** Excerpt provided follows **

Bloglet is working again for Open Access News. It has worked for other blogs all along, and formerly worked for us, but recently became snagged on a mysterious incompatibility. Matt Cockerill of BMC identified the problem and and solved it last night. Now you can sign up for email delivery of OAN blog postings. Just use the sign-up form either in the blog sidebar or on the About page. (Thank-you, Matt!)
Geoff Watts, Crusaders for a truly free flow of ideas, Times Higher Education Supplement, January 5, 2004 (online access only for subscribers). Excerpt: "Item: speaking recently at a meeting in London organised by the Higher Education Funding Council for England's Joint Information Systems Committee, Mark Walport described trying to consult the online version of the Journal of Infectious Disease. The issue he wanted included a report on malaria research by the Medical Research Council laboratories in Gambia: work financed by the Wellcome Trust. On his office computer screen a message appeared: 'Access denied'. Walport is director of the Wellcome Trust. To do away with such irritations and absurdities is one of the aims of the open-access movement in the publishing of academic research findings." (Thanks to Stevan Harnad.)
In "What's Ahead for 2004," eleven high-profile players in the information industry share their thoughts on significant developments to follow in the next year. Only two, the British Library's Lynne Brindley and Sabine Brünger-Weilandt of FIZ Karlsruhe, mention open access, and mainly as something to watch, one model among many alternatives, without yet pronouncing on its impact or viability; others such as Outsell's Anthea Stratigos and Ingenta's Mark Rowse note the increasing role of XML and RSS in seamless delivery of content.
Stevan Harnad, Knowledge freely given should be freely available, Montreal Gazette, January 5, 2003. Excerpt: "The authors of most books, for example, are quite aware that the Web is a medium in which texts can be made accessible to anyone, but they'd rather their readers paid for access. Most singers and songwriters feel the same way. Most people, in fact, would prefer to be paid for their work. But there's one prominent exception. Researchers are paid to do research but they publish it (in research journals) for free. Unlike all other authors, they don't ask for any fee or royalty."

** End of Excerpt provided **

In the Open Access News excerpt, who identified and solved the problem that had stopped Bloglet from working?

** Recorded data follows **

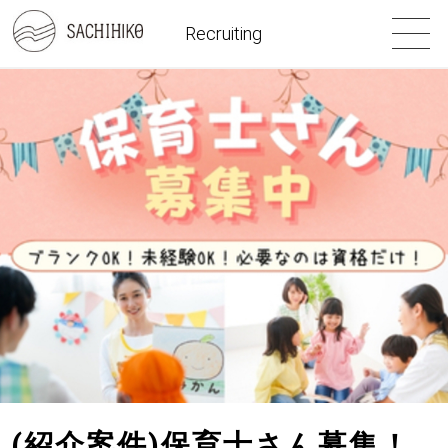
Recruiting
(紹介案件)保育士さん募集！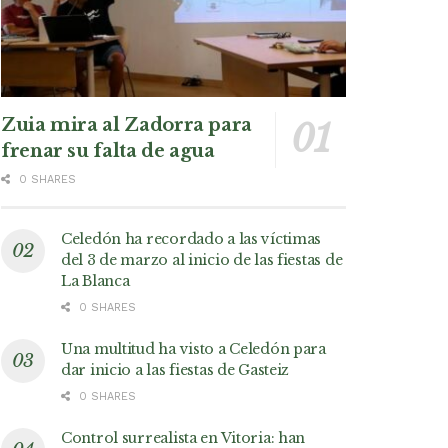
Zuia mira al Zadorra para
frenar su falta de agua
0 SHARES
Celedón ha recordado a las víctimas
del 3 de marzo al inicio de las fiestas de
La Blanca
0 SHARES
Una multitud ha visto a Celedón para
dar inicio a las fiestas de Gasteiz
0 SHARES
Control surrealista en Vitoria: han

** End of Recorded data **
** Recorded data follows **

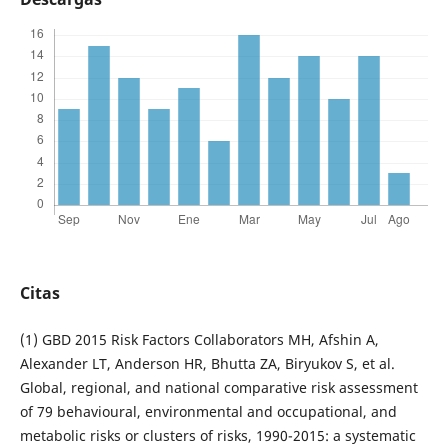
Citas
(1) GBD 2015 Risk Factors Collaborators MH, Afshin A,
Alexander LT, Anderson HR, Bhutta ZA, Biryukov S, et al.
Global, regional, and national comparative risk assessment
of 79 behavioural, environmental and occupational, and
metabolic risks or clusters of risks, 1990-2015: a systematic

** End of Recorded data **

Task result: Matt Cockerill of BMC